I am trying to do two things for Lent (in addition to giving to the annual Lenten Appeal).
I am going to read a a scripture passage that goes along with one of the mysteries of the Rosary every night. I will have to do this twice (since there are 20 mysteries), but I feel that it will help me better understand the mysteries (I already pray the Rosary daily).

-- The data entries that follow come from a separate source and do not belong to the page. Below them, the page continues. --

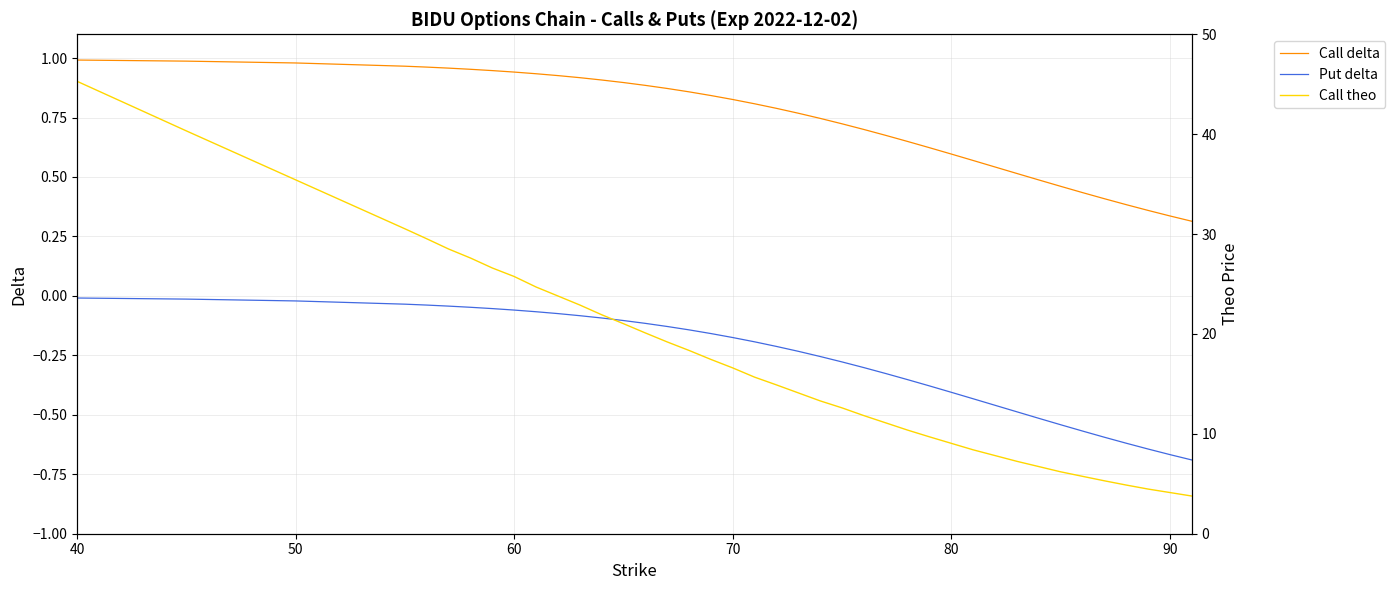

True or false: Call delta and Put delta cross at least once.

False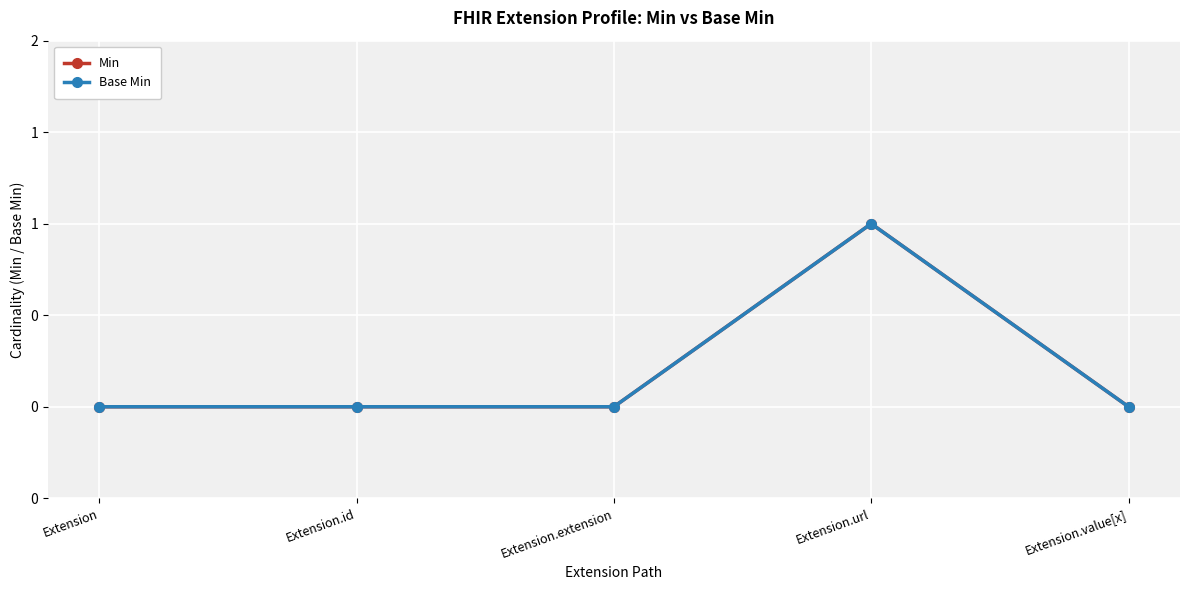

Does the chart have visible grid lines?

Yes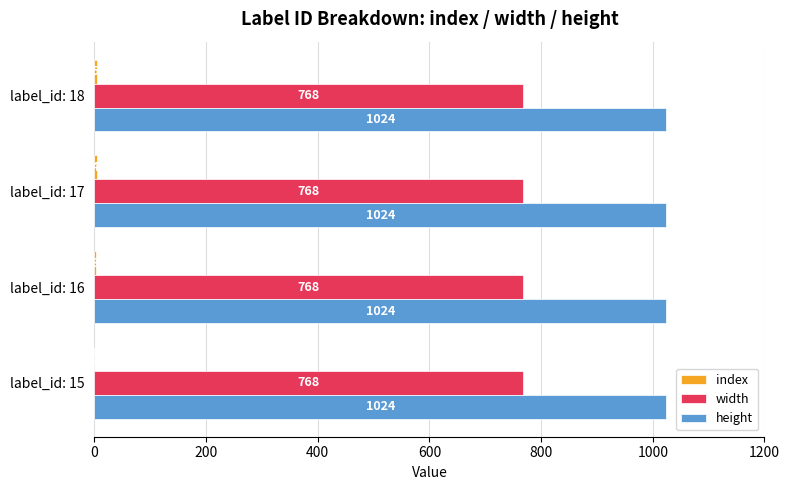

Which series has the largest total across all categories?

height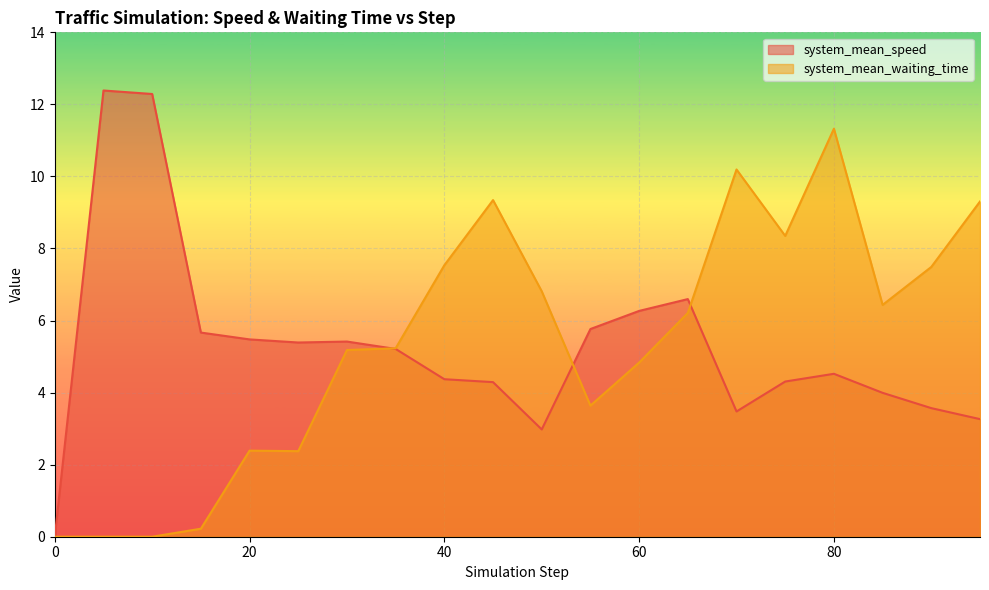

What is the total value across all series at 90?

11.1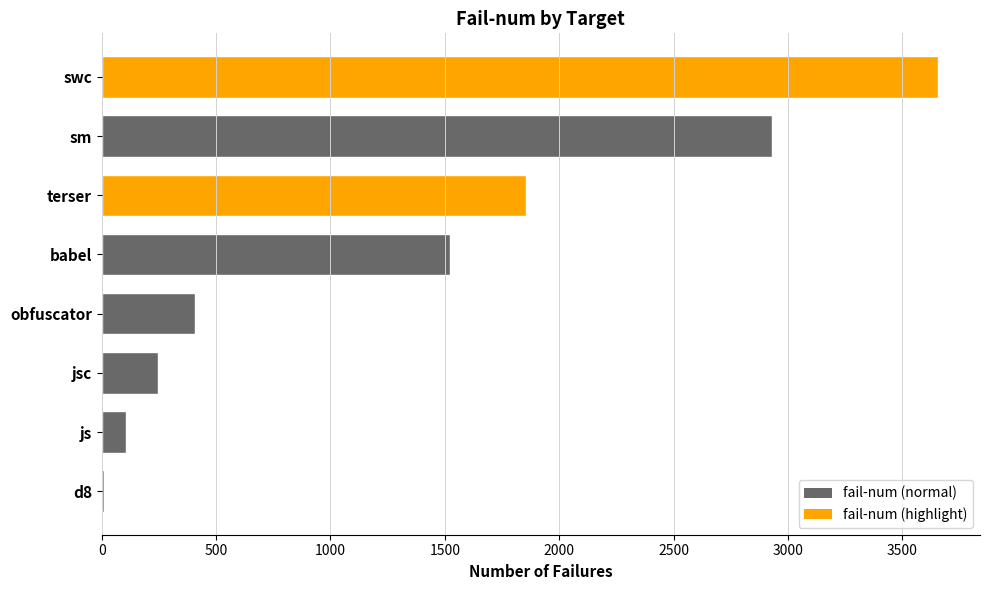

Reading top to bottom, extract all data points from this chart.

swc=3657	sm=2932	terser=1854	babel=1523	obfuscator=406	jsc=245	js=107	d8=12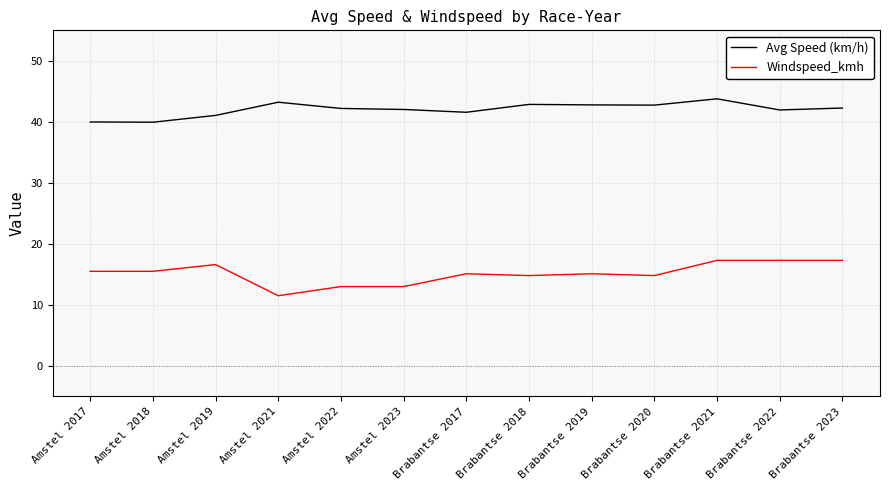

Which series has the largest range (max minus min)?

Windspeed_kmh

I am going to give up my biggest weakness… sweets like ice cream, cookies, candy, etc. Sometimes I think I over-indulge on these things to the brink of gluttony (like eating half a pint of ice cream in a sitting, or half a sleeve of Girl Scout cookies in a sitting, etc)–so as a practice to get that potential deadly sin under control seems like a good thing for Lent. I love sweets and sometimes crave them, so this will be very difficult for me and a true sacrifice–much more so than things I’ve given up in the past. But every year I pass over giving up sugar because I feel it’s too hard and because my birthday falls during Lent (and the temptation is too great with people putting my absolute favorite cake under my nose). But I wondered, would it be acceptable to give up sweets except for allowing myself a piece of cake on my birthday.
I know a Lenten sacrifice is personal and there are no “rules” about it so to speak. But I am just wondering opinion-wise, is it a true sacrifice is I make that one exception?